KOMPAS.com- Tren merokok pada remaja masih terjadi dan terus meningkat hingga saat ini. Dengan dalih mengganti rokok konvensional, remaja memilih menggunakan rokok elektrik.
Berdasarkan data dari Global Youth Tobacco Survey (GYTS) pada tahun 2019, prevalensi pelajar usia 13-15 tahun yang mengonsumsi rokok elektrik mencapai 13,7 persen dalam bulan terakhir.
Sementara, berdasarkan data Riskesdas (2018), prevalensi pengguna rokok elektronik tertinggi pada Provinsi DI Yogyakarta, Kalimantan Timur dan DKI Jakarta.
Peneliti Pusat Litbang SDPK-Badan Litbang Kementerian Kesehatan RI, Tati Suryati menjelaskan rokok elektrik ini menjadi tren di kalangan pelajar usia 13-15 tahun, karena mudah didapatkan dan dianggap menarik.
Baca juga: Buktikan Bahaya Kandungan Rokok Elektrik, Ini Hasil Risetnya
Pelajar usia 13-15 tahun khususnya, kata Tati, sangat rentan mengonsumsi rokok elektrik jika ditawarkan oleh teman dekatnya. Bahkan mencapai presentasi 27,8 persen.
Serta, tidak sedikit juga pendapat pelajar yang mencampur konsumsi rokok elektrik ini dengan narkoba dan sejenisnya, yaitu mencapai 15,9 persen.
"Anak laki-laki lebih tinggi (prevalensi konsumsi rokok elektrik) dibandingkan wanita," kata Tati dalam diskusi bertajuk Upaya Advokasi Kebijakan Berbasis Data Guna Melindungi Anak dan Remaja Jadi Target Industri Rokok, Rabu (17/6/2020).
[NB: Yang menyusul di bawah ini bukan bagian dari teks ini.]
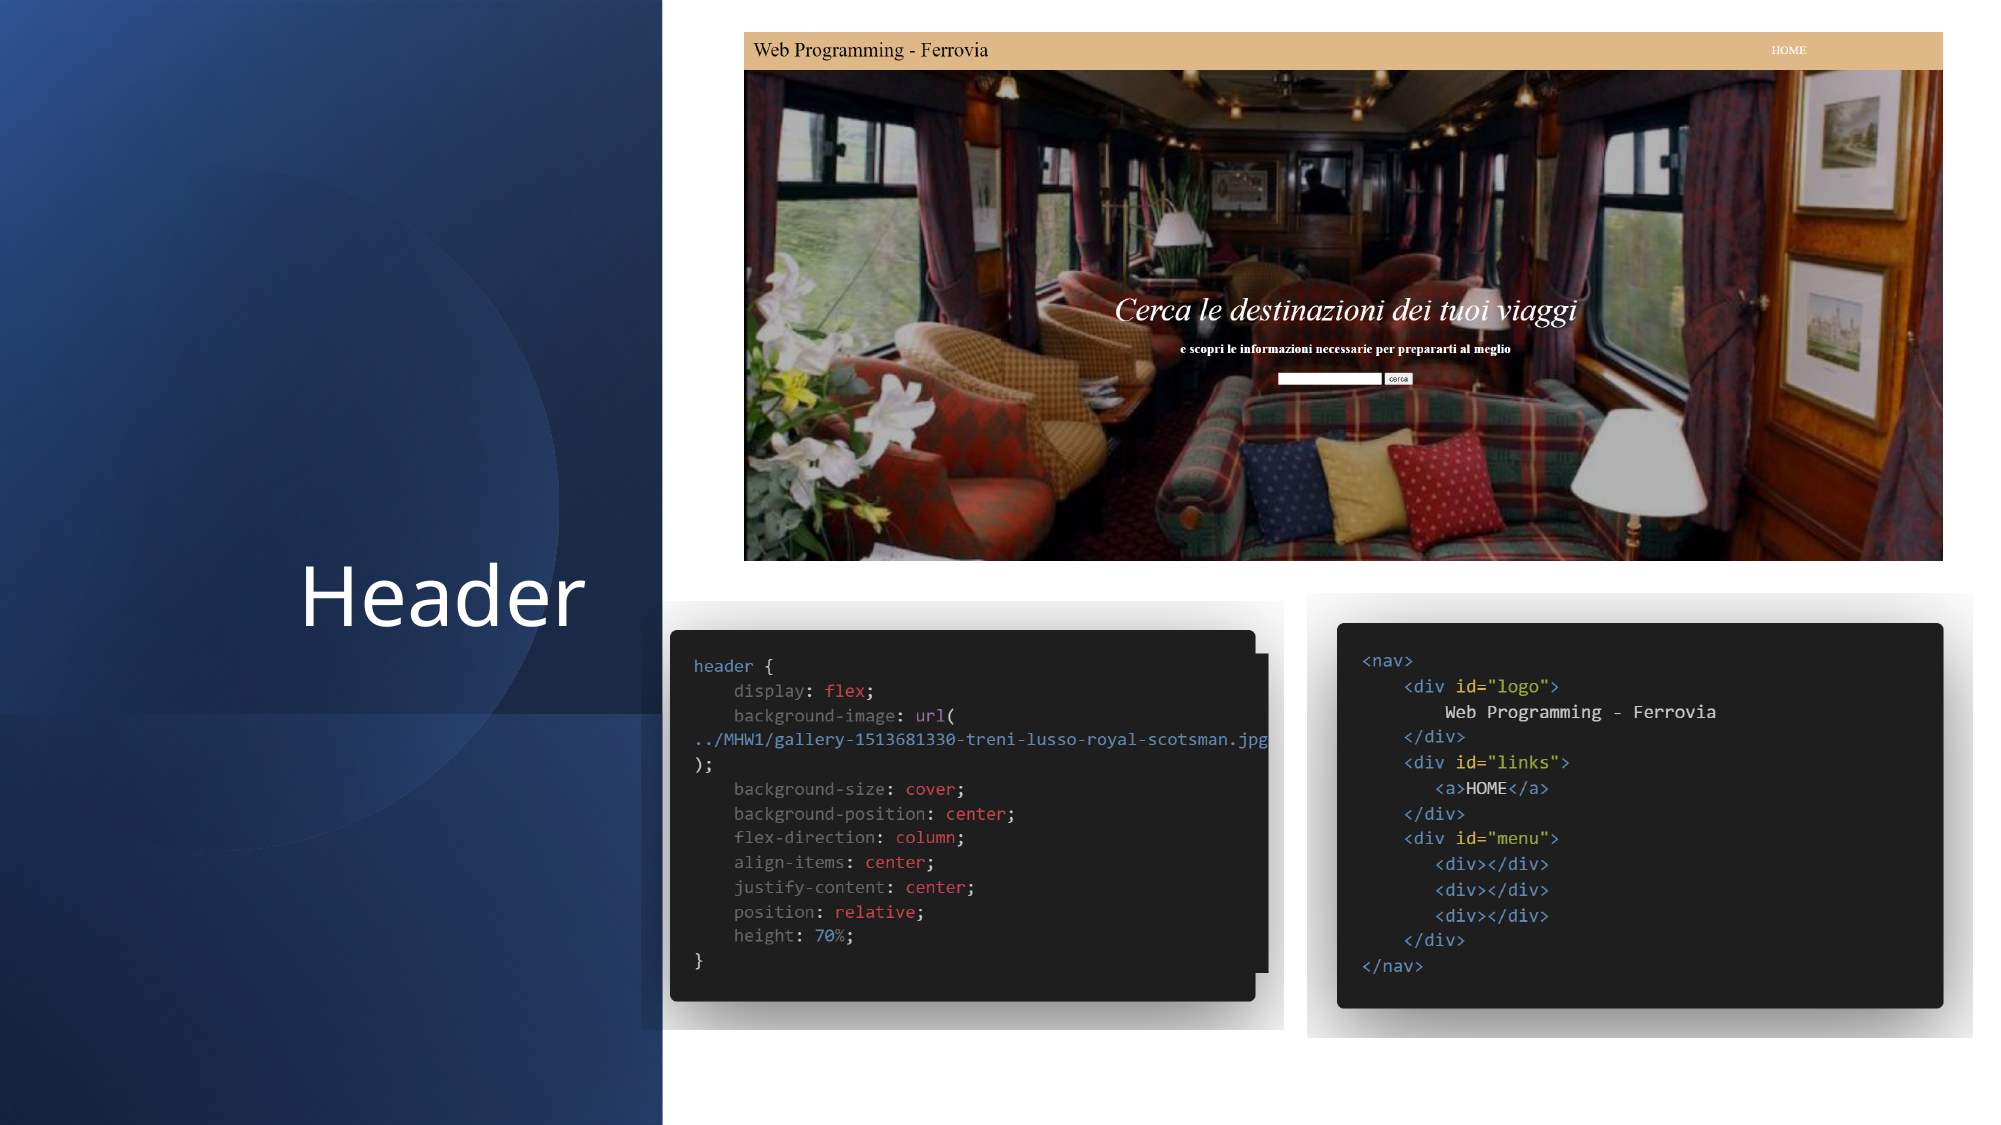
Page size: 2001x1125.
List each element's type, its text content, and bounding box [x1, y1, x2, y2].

title Header [76, 96, 602, 652]
picture [641, 601, 1284, 1031]
picture [1307, 593, 1973, 1038]
text_box [663, 0, 2000, 1125]
picture [744, 32, 1943, 561]
text_box [0, 0, 663, 1124]
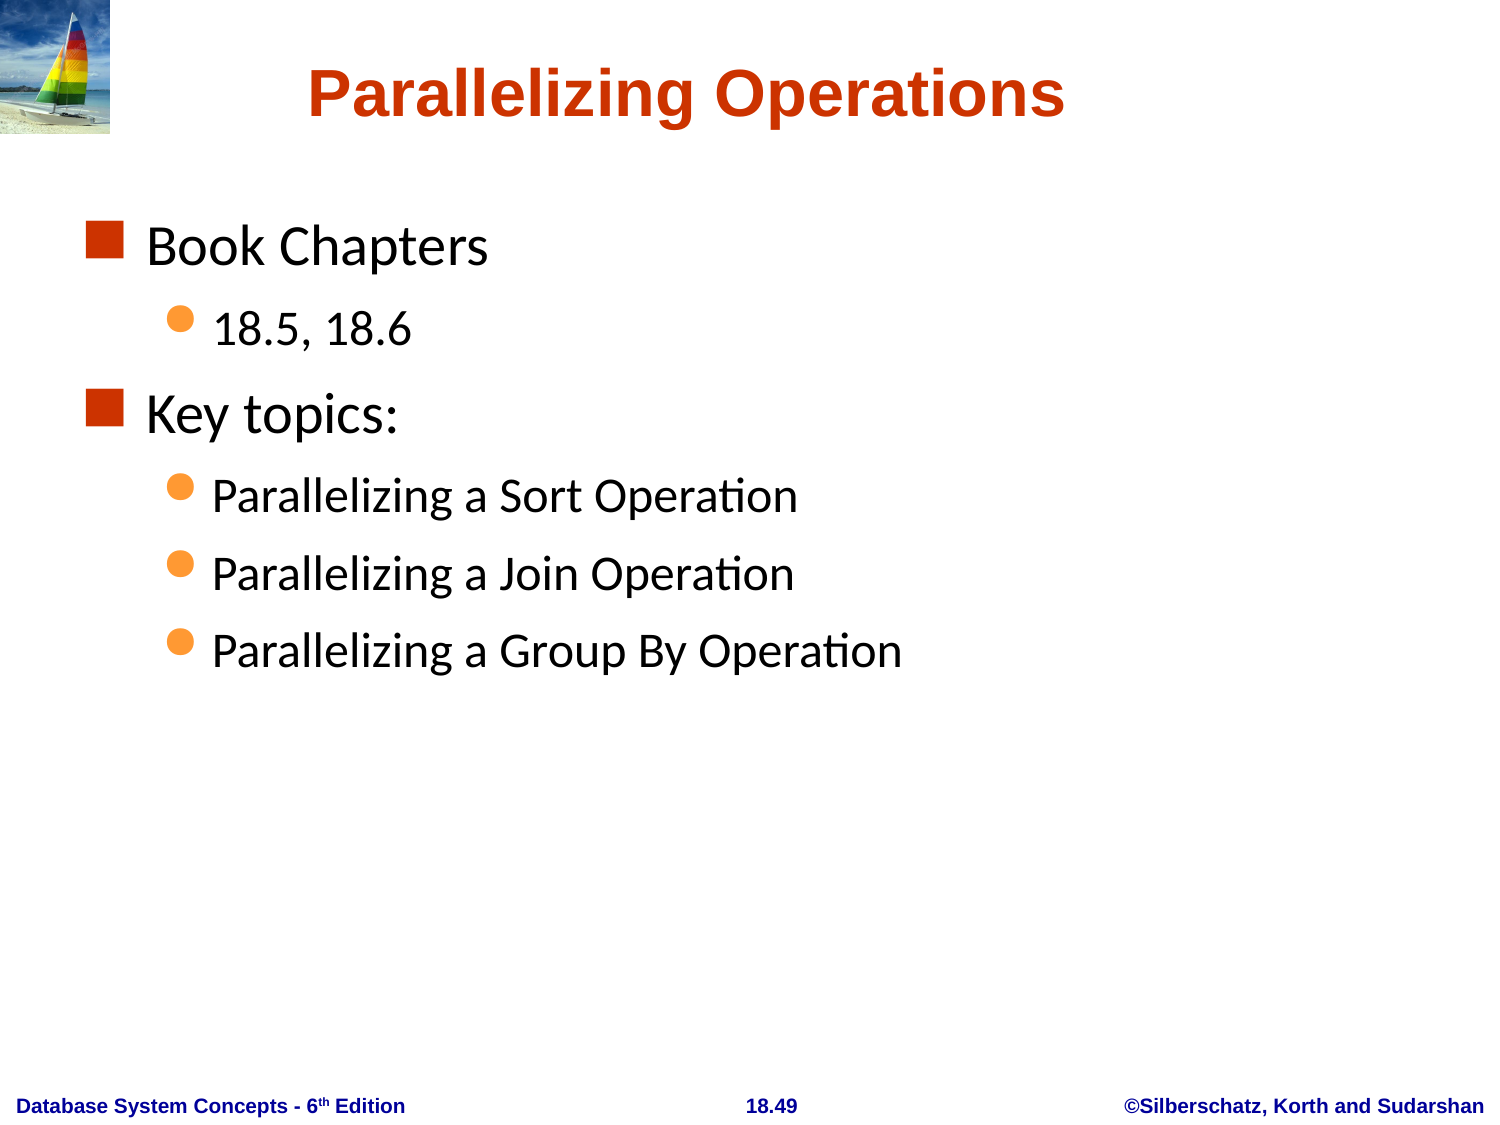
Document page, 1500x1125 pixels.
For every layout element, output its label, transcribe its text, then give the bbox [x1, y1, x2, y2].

Baca juga: Rokok Elektrik Bukan Alternatif Berhenti Merokok, Ini Penjelasan Ahli
Ketua Tobacco Control Support Center (TCSC), Dr Sumarjati Arjoso SKM mengingatkan rokok elektrik sebenarnya bukanlah alternatif untuk Anda yang ingin berhenti dari rokok konvensional.
Sebab, dari berbagai penelitian telah terbukti bahwa rokok elektronik itu bukan membuat penggunanya lebih baik, tetapi justru memiliki ancaman bahaya yang lebih besar.
Ia menjelaskan, pada cairan rokok elektronik atau vape tersebut sering dicampur dengan bahan kimia yang memicu keluhan berupa asma, merusak paru dan jantung, serta penyebab kanker.